What is being asked:
Copy out only those lines running from the line with "X144193Y39665D02*" to the end of the listing, keeping each one exactly as it is.
*** Opening Exercise materials ***
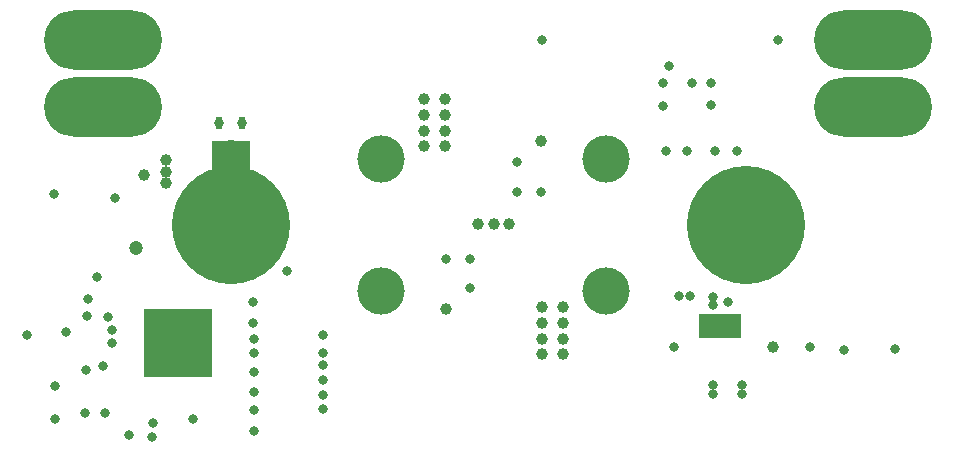
<source format=gbl>
%FSLAX25Y25*%
%MOIN*%
G70*
G01*
G75*
G04 Layer_Physical_Order=6*
G04 Layer_Color=16711680*
%ADD10R,0.04134X0.04252*%
%ADD11R,0.03543X0.02559*%
%ADD12R,0.04331X0.03937*%
%ADD13R,0.04331X0.02559*%
%ADD14R,0.04252X0.04134*%
%ADD15R,0.02362X0.08661*%
%ADD16R,0.14173X0.07874*%
%ADD17R,0.04331X0.04724*%
%ADD18R,0.03937X0.04331*%
%ADD19R,0.05118X0.02756*%
%ADD20R,0.06299X0.05906*%
%ADD21R,0.22047X0.22047*%
%ADD22O,0.03347X0.00984*%
%ADD23O,0.00984X0.03347*%
%ADD24R,0.04331X0.04331*%
%ADD25R,0.03937X0.05512*%
%ADD26R,0.08268X0.11811*%
%ADD27R,0.03150X0.05118*%
%ADD28R,0.03937X0.05906*%
%ADD29R,0.11811X0.08268*%
%ADD30R,0.05118X0.03150*%
%ADD31R,0.08661X0.06299*%
%ADD32R,0.04724X0.04331*%
%ADD33R,0.02362X0.05118*%
%ADD34C,0.01575*%
%ADD35C,0.01000*%
%ADD36C,0.00787*%
%ADD37C,0.00984*%
%ADD38C,0.02362*%
%ADD39R,0.03937X0.11909*%
%ADD40R,0.11811X0.65551*%
%ADD41R,0.11811X0.38681*%
%ADD42R,0.12008X0.30610*%
%ADD43R,0.11811X0.77953*%
%ADD44R,0.23622X0.38976*%
%ADD45R,0.08268X0.07480*%
%ADD46R,0.36614X0.19685*%
%ADD47R,0.07874X0.07480*%
%ADD48R,0.73622X0.06693*%
%ADD49R,0.10236X0.07480*%
%ADD50R,0.09843X0.07480*%
%ADD51R,0.41142X0.19685*%
%ADD52R,0.40650X0.19685*%
%ADD53R,1.22933X0.19685*%
%ADD54R,0.15748X0.59744*%
%ADD55O,0.39370X0.19685*%
%ADD56C,0.23622*%
%ADD57C,0.15748*%
%ADD58C,0.02598*%
%ADD59C,0.03150*%
%ADD60C,0.03937*%
%ADD61C,0.04724*%
%ADD62C,0.04000*%
%ADD63O,0.29528X0.05906*%
%ADD64C,0.14567*%
%ADD65C,0.10630*%
%ADD66C,0.03268*%
%ADD67C,0.03150*%
%ADD68C,0.03937*%
%ADD69C,0.03150*%
%ADD70C,0.03937*%
%ADD71R,0.02362X0.03937*%
%ADD72R,0.14173X0.07972*%
%ADD73R,0.22835X0.22835*%
%ADD74R,0.12992X0.20177*%
%ADD75C,0.39370*%
D55*
X-42520Y39370D02*
D03*
X214173Y61614D02*
D03*
X-42520Y61614D02*
D03*
X214173Y39370D02*
D03*
D57*
X124984Y21831D02*
D03*
X50181D02*
D03*
Y-22138D02*
D03*
X124984D02*
D03*
D58*
X167913Y-31299D02*
D03*
Y-36024D02*
D03*
X163189Y-31299D02*
D03*
Y-36024D02*
D03*
X158465Y-31299D02*
D03*
Y-36024D02*
D03*
X-26870Y-48917D02*
D03*
X-22146D02*
D03*
Y-44193D02*
D03*
X-26870D02*
D03*
X-17421D02*
D03*
X-12697D02*
D03*
X-17421Y-48917D02*
D03*
X-12697D02*
D03*
X-7972D02*
D03*
Y-44193D02*
D03*
X-26870Y-39469D02*
D03*
X-12697Y-30020D02*
D03*
X-7972Y-34744D02*
D03*
X-22146Y-30020D02*
D03*
X-12697Y-34744D02*
D03*
X-17421Y-30020D02*
D03*
X-26870D02*
D03*
X-7972D02*
D03*
X-22146Y-34744D02*
D03*
X-17421D02*
D03*
X-26870D02*
D03*
X-7972Y-39469D02*
D03*
X-12697D02*
D03*
X-22146D02*
D03*
X-17421D02*
D03*
D59*
X18898Y-15354D02*
D03*
X-39567Y-39272D02*
D03*
X30911Y-42819D02*
D03*
X30906Y-46752D02*
D03*
X95457Y11004D02*
D03*
X165650Y-25689D02*
D03*
X153642Y47146D02*
D03*
X7677Y-38189D02*
D03*
X-44685Y-17520D02*
D03*
X-47638Y-24606D02*
D03*
X7776Y-42717D02*
D03*
X7579Y-32677D02*
D03*
X-42618Y-47047D02*
D03*
X-48130Y-48327D02*
D03*
X-41929Y-62599D02*
D03*
X7776Y-55906D02*
D03*
X30906Y-61516D02*
D03*
X7682Y-68706D02*
D03*
X-12500Y-64862D02*
D03*
X30906Y-51673D02*
D03*
Y-36909D02*
D03*
Y-56595D02*
D03*
X-26329Y-70915D02*
D03*
X-26033Y-66191D02*
D03*
X7776Y-49213D02*
D03*
X7677Y-61712D02*
D03*
X7579Y-25787D02*
D03*
X-40748Y-30610D02*
D03*
X-58858Y10236D02*
D03*
X-38386Y8957D02*
D03*
X95457Y20846D02*
D03*
X103331Y11004D02*
D03*
X79709Y-21154D02*
D03*
Y-11311D02*
D03*
X71835D02*
D03*
X153051Y-23622D02*
D03*
X149409D02*
D03*
X147835Y-40846D02*
D03*
X160689Y-24213D02*
D03*
X160728Y-26870D02*
D03*
X170571Y-56496D02*
D03*
Y-53445D02*
D03*
X160728Y-56496D02*
D03*
Y-53445D02*
D03*
X204429Y-41634D02*
D03*
X221457Y-41338D02*
D03*
X193110Y-40650D02*
D03*
X-55020Y-35728D02*
D03*
X-58465Y-53642D02*
D03*
X-33760Y-70078D02*
D03*
X-58465Y-64666D02*
D03*
X-48622Y-62894D02*
D03*
X-47736Y-30512D02*
D03*
X-67717Y-36811D02*
D03*
X103740Y61614D02*
D03*
X160039Y47244D02*
D03*
Y39764D02*
D03*
X144193Y39665D02*
D03*
Y47146D02*
D03*
X161614Y24606D02*
D03*
X168701D02*
D03*
X152165D02*
D03*
X145079D02*
D03*
X146161Y52756D02*
D03*
X182480Y61614D02*
D03*
X-39469Y-35236D02*
D03*
X3740Y33957D02*
D03*
X-3740D02*
D03*
X3543Y22638D02*
D03*
D60*
X180807Y-40846D02*
D03*
X110728Y-37992D02*
D03*
X103740Y-43110D02*
D03*
Y-37992D02*
D03*
Y-32677D02*
D03*
X110728D02*
D03*
X110630Y-43110D02*
D03*
X92815Y98D02*
D03*
X87697D02*
D03*
X82480Y197D02*
D03*
X71457Y31398D02*
D03*
X64468D02*
D03*
X64567Y26083D02*
D03*
X71752Y-28150D02*
D03*
X103347Y27854D02*
D03*
X71457Y26083D02*
D03*
X64468Y36713D02*
D03*
X64567Y41831D02*
D03*
X71457Y36713D02*
D03*
Y41831D02*
D03*
X110630Y-27362D02*
D03*
X103740D02*
D03*
X-21555Y21457D02*
D03*
X-28839Y16535D02*
D03*
X-21555Y17717D02*
D03*
Y13878D02*
D03*
D61*
X-31496Y-7677D02*
D03*
D71*
X0Y26083D02*
D03*
X3740Y33957D02*
D03*
X-3740D02*
D03*
D72*
X163189Y-33612D02*
D03*
D73*
X-17520Y-39567D02*
D03*
D74*
X0Y18061D02*
D03*
D75*
X171653Y0D02*
D03*
X0D02*
D03*
M02*

</source>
*** Closing Exercise materials ***
Solution to this task:
X144193Y39665D02*
D03*
Y47146D02*
D03*
X161614Y24606D02*
D03*
X168701D02*
D03*
X152165D02*
D03*
X145079D02*
D03*
X146161Y52756D02*
D03*
X182480Y61614D02*
D03*
X-39469Y-35236D02*
D03*
X3740Y33957D02*
D03*
X-3740D02*
D03*
X3543Y22638D02*
D03*
D60*
X180807Y-40846D02*
D03*
X110728Y-37992D02*
D03*
X103740Y-43110D02*
D03*
Y-37992D02*
D03*
Y-32677D02*
D03*
X110728D02*
D03*
X110630Y-43110D02*
D03*
X92815Y98D02*
D03*
X87697D02*
D03*
X82480Y197D02*
D03*
X71457Y31398D02*
D03*
X64468D02*
D03*
X64567Y26083D02*
D03*
X71752Y-28150D02*
D03*
X103347Y27854D02*
D03*
X71457Y26083D02*
D03*
X64468Y36713D02*
D03*
X64567Y41831D02*
D03*
X71457Y36713D02*
D03*
Y41831D02*
D03*
X110630Y-27362D02*
D03*
X103740D02*
D03*
X-21555Y21457D02*
D03*
X-28839Y16535D02*
D03*
X-21555Y17717D02*
D03*
Y13878D02*
D03*
D61*
X-31496Y-7677D02*
D03*
D71*
X0Y26083D02*
D03*
X3740Y33957D02*
D03*
X-3740D02*
D03*
D72*
X163189Y-33612D02*
D03*
D73*
X-17520Y-39567D02*
D03*
D74*
X0Y18061D02*
D03*
D75*
X171653Y0D02*
D03*
X0D02*
D03*
M02*

</source>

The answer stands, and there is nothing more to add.